Despite arguments that its wording is confusing, a proposed amendment to the Minnesota Constitution will remain on the Nov. 7 ballot. If approved, the change would dedicate tax dollars to transportation projects around the state.

The Minnesota Supreme Court ruled Oct. 26 - without additional comment - that item would remain on the ballot.

The ballot question asks voters if they want to dedicate all motor vehicle sales taxes solely to roads, bridges and transit. Currently, about half of MVST revenue - 46 percent - is rerouted to the state's general fund, the Elk River Star News reported.

As written, the proposed amendment would require that at least 40 percent of the taxes would be used for mass transit and up to 60 percent would go for roads and bridges. The wording leaves open the possibility that rail and bus projects could get most or all of the revenue.

After a five-year phase-in period, the change is projected to generate about $300 million annually. It would offer the state's first dedicated source of funding for transit.

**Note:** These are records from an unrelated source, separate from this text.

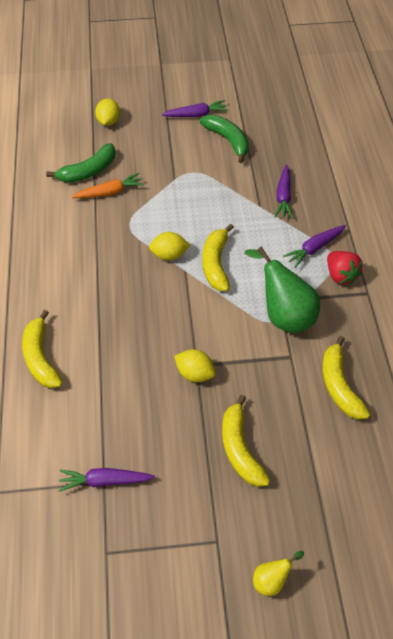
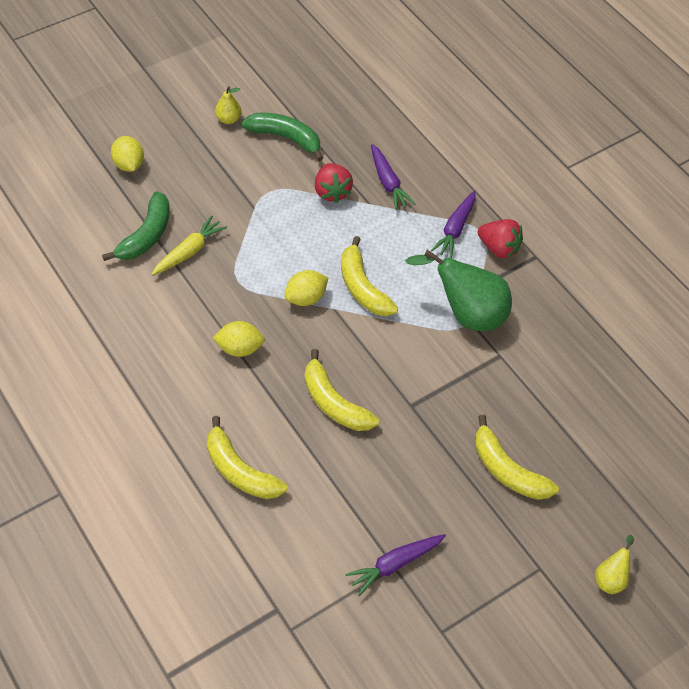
camera: 30 degrees left, 0 degrees up
orange carrot [72,173,144,198] -> yellow carrot [151,216,227,276]
purple carrot [161,100,228,117] -> yellow pear [215,86,242,124]
yellow lemon [174,349,215,382] -> yellow lemon moved to [213,321,265,357]
yellow banana [322,336,370,419] -> yellow banana moved to [305,349,379,431]
none -> red strawberry [315,163,353,203]

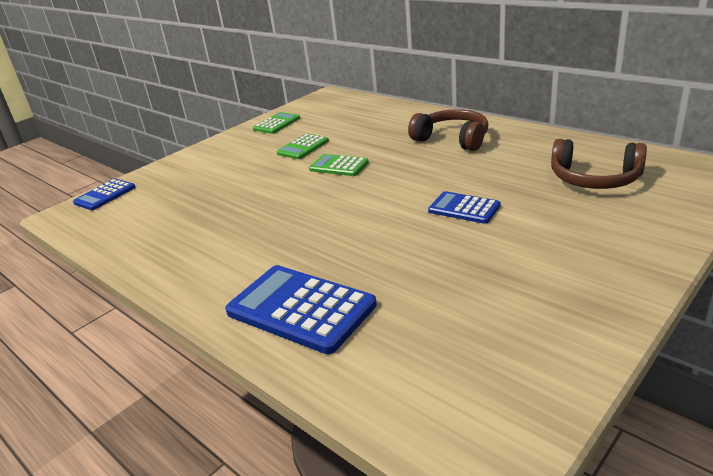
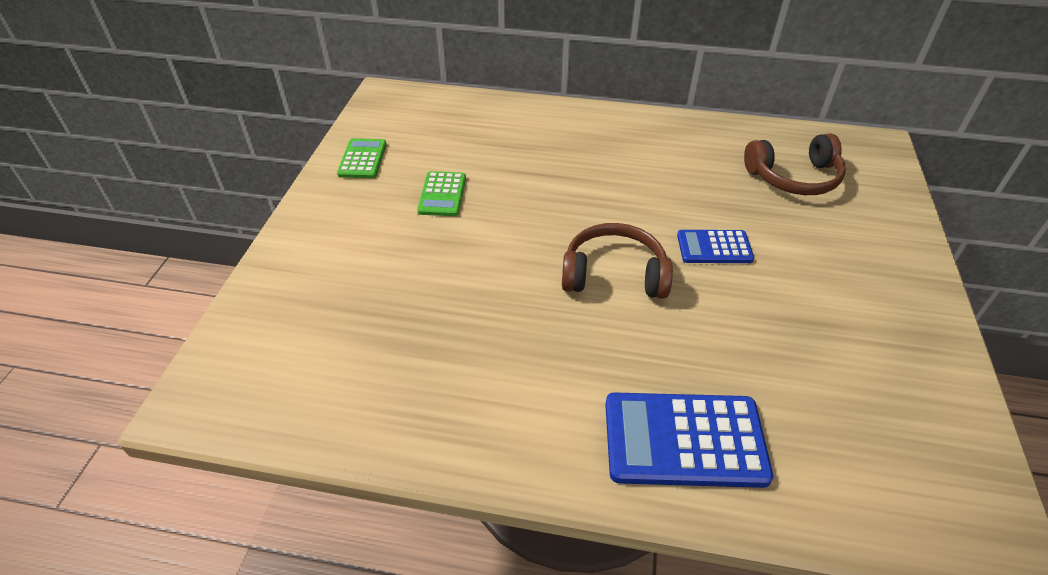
camera: 35 degrees left, 15 degrees up
blue calculator [73,179,135,210] -> none
green calculator [309,154,369,176] -> none
brown headphones [408,109,489,151] -> brown headphones moved to [562,223,673,299]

Opponents, led by rural mayors and legislators who brought the challenge, say the amendment is poorly worded because it doesn't guarantee how money will be distributed between roads and transit. That is of particular concern for rural communities that typically don't need money for transit.

Others say dedicating all motor vehicle sales taxes for transportation will hurt schools and colleges, which rely heavily on general funds.

Supporters acknowledge the amendment isn't perfect but say it is a step in the right direction, Minnesota Public Radio reported.

Minnesotans will cast ballots on the transportation initiative Tuesday, Nov. 7. Anyone not registered to vote in the state can do so up to and including Election Day. Residents who wait until Election Day to register are required to have a photo ID with their address on it in order to vote.